(Extracted records)
━━━━
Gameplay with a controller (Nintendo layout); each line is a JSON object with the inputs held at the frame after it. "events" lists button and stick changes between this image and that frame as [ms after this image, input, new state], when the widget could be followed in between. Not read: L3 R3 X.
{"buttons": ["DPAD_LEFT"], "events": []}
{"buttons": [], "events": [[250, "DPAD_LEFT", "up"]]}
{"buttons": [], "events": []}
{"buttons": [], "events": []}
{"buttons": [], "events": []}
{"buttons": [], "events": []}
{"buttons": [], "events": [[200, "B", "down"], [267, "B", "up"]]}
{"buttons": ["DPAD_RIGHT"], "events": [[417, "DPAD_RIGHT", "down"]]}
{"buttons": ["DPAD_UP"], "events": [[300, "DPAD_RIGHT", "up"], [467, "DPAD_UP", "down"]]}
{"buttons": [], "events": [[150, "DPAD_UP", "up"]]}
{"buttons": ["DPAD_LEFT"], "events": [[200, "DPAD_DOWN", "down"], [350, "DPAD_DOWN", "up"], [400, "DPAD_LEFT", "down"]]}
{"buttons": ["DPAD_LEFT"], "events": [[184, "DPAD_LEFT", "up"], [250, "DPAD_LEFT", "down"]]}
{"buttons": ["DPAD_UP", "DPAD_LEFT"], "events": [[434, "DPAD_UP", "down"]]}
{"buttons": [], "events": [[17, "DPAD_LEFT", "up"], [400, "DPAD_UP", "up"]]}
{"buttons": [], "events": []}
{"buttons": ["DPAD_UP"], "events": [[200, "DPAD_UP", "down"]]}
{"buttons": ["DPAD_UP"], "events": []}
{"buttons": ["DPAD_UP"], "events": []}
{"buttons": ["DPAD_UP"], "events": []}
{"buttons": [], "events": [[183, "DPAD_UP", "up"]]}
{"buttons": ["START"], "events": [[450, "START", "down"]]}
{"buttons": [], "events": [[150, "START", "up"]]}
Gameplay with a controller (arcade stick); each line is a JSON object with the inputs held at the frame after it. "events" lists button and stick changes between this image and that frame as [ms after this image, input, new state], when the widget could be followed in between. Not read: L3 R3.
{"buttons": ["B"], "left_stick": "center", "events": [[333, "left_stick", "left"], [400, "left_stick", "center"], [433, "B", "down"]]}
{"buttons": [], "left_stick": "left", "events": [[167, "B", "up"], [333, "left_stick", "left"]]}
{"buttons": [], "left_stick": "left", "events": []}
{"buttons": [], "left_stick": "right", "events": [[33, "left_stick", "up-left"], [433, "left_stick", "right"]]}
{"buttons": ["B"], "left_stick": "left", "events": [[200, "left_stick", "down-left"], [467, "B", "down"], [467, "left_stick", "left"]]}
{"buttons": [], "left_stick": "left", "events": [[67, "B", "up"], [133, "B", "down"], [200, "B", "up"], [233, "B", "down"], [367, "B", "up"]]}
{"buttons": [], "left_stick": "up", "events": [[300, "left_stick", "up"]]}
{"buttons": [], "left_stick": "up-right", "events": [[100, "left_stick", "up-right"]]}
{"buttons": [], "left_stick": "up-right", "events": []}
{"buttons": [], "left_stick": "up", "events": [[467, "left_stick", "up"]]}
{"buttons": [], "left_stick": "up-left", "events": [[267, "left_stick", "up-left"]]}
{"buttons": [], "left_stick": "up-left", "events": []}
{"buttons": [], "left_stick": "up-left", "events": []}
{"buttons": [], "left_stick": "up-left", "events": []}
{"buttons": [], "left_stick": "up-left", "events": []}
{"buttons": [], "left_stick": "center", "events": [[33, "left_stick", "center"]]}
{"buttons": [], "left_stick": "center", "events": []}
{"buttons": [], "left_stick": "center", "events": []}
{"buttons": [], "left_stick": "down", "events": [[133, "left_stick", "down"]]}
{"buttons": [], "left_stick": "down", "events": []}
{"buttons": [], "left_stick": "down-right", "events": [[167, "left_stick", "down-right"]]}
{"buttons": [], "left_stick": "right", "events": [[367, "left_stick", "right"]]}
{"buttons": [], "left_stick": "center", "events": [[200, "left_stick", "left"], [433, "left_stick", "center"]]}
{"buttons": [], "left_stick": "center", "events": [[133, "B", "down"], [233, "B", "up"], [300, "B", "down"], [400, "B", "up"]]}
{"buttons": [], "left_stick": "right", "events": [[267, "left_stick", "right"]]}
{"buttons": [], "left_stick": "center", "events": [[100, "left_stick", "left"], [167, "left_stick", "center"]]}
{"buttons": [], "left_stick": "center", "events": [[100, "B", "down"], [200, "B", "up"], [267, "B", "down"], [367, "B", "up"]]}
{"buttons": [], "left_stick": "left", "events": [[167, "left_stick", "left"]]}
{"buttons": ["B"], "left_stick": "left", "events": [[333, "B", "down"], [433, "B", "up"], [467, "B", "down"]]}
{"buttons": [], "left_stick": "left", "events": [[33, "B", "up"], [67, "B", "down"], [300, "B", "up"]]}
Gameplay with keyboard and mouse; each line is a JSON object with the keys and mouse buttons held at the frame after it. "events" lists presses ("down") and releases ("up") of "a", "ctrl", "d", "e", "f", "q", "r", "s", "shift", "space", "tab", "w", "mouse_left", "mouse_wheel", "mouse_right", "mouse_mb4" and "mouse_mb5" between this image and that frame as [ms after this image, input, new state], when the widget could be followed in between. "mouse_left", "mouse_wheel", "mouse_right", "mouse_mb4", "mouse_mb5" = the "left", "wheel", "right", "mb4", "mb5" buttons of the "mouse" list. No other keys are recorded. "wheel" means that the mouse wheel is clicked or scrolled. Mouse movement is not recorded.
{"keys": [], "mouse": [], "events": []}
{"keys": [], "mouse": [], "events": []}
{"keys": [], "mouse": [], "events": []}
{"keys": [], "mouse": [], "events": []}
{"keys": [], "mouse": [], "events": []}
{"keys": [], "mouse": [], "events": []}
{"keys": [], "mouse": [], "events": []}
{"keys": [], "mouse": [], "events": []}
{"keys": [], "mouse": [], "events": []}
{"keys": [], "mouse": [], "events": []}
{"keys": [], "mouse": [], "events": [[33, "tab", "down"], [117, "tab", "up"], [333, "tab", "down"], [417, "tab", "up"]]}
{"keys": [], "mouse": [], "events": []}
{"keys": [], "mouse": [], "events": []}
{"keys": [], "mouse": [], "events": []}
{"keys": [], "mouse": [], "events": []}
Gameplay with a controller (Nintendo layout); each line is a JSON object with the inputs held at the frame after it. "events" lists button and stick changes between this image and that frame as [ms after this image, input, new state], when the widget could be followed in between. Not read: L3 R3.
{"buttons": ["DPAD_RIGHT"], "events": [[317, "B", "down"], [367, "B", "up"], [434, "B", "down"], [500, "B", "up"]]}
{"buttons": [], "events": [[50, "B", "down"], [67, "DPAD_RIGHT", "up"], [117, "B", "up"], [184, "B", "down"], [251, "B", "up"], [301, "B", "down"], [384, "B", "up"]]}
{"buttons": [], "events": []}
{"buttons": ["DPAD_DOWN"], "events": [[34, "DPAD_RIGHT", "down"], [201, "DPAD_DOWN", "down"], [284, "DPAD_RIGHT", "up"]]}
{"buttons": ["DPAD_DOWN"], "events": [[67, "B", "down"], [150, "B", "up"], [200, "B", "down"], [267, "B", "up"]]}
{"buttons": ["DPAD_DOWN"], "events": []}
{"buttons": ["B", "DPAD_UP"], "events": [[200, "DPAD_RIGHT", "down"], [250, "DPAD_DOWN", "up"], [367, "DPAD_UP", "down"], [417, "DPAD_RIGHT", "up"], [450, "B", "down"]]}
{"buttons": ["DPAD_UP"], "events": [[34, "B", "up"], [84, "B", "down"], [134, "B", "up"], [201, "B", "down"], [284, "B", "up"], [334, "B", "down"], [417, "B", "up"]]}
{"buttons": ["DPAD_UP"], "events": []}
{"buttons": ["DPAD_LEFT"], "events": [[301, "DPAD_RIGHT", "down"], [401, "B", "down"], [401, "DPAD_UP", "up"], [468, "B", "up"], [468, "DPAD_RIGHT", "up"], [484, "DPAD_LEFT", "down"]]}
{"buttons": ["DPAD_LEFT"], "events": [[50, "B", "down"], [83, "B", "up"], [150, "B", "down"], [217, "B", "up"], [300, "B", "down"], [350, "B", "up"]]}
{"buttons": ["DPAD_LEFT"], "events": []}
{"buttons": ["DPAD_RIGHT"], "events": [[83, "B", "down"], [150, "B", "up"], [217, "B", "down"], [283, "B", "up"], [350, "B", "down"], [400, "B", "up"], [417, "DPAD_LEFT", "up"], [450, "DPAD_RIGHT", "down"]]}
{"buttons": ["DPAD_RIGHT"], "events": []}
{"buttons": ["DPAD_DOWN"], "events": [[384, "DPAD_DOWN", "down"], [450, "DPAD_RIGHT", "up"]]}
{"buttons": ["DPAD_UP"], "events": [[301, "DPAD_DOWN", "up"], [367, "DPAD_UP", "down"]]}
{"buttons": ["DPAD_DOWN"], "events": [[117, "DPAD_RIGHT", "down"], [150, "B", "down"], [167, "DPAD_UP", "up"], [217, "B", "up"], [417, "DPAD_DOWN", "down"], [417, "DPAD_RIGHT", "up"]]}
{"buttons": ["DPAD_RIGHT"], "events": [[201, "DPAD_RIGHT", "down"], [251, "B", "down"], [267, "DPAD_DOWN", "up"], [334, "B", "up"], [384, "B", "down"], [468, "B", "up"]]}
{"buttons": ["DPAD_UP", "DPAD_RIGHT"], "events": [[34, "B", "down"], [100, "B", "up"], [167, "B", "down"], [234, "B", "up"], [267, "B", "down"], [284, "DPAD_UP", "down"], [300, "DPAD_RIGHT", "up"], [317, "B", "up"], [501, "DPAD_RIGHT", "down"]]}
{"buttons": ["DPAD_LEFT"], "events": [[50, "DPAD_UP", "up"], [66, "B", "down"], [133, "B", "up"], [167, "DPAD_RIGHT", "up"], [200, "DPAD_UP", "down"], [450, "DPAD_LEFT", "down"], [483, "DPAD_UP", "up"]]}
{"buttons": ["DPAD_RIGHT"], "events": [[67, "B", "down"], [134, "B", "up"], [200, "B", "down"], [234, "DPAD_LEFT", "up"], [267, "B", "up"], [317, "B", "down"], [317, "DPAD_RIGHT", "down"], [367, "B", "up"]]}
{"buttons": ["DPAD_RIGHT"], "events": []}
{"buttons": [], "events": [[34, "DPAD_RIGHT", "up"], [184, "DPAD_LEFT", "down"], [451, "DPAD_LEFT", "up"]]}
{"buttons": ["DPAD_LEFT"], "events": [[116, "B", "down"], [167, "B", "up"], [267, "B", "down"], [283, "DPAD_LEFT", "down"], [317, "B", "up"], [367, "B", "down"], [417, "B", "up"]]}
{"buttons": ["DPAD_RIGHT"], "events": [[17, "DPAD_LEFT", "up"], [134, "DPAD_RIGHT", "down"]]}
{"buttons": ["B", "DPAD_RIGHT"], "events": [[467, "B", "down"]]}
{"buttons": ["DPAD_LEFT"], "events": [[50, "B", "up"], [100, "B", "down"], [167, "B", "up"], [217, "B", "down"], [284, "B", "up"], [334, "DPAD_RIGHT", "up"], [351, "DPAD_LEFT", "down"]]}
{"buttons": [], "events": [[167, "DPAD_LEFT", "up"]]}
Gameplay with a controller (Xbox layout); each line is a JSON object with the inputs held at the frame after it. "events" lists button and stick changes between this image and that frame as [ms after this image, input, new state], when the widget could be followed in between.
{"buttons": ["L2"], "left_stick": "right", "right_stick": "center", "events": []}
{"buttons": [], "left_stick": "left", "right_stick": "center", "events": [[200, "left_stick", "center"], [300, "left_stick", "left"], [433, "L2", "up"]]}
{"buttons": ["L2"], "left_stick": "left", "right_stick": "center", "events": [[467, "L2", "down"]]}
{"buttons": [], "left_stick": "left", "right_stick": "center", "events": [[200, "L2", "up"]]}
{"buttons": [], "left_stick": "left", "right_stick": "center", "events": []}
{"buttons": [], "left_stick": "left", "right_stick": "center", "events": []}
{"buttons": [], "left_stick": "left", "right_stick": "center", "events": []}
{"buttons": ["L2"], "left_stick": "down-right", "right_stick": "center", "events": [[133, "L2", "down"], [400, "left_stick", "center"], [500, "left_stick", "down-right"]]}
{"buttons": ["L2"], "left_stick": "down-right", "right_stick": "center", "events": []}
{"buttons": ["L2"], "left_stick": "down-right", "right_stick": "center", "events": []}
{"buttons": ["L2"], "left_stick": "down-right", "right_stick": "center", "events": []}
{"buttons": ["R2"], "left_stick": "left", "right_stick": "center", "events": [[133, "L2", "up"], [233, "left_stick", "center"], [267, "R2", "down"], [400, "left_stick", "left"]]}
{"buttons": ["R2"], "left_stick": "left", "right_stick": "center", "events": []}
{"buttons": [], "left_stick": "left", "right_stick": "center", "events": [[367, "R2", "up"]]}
━━━━
Exercise brief:
Scan the records above for the string "START", then copy each line where it turns up.

Exercise response:
{"buttons": ["START"], "events": [[450, "START", "down"]]}
{"buttons": [], "events": [[150, "START", "up"]]}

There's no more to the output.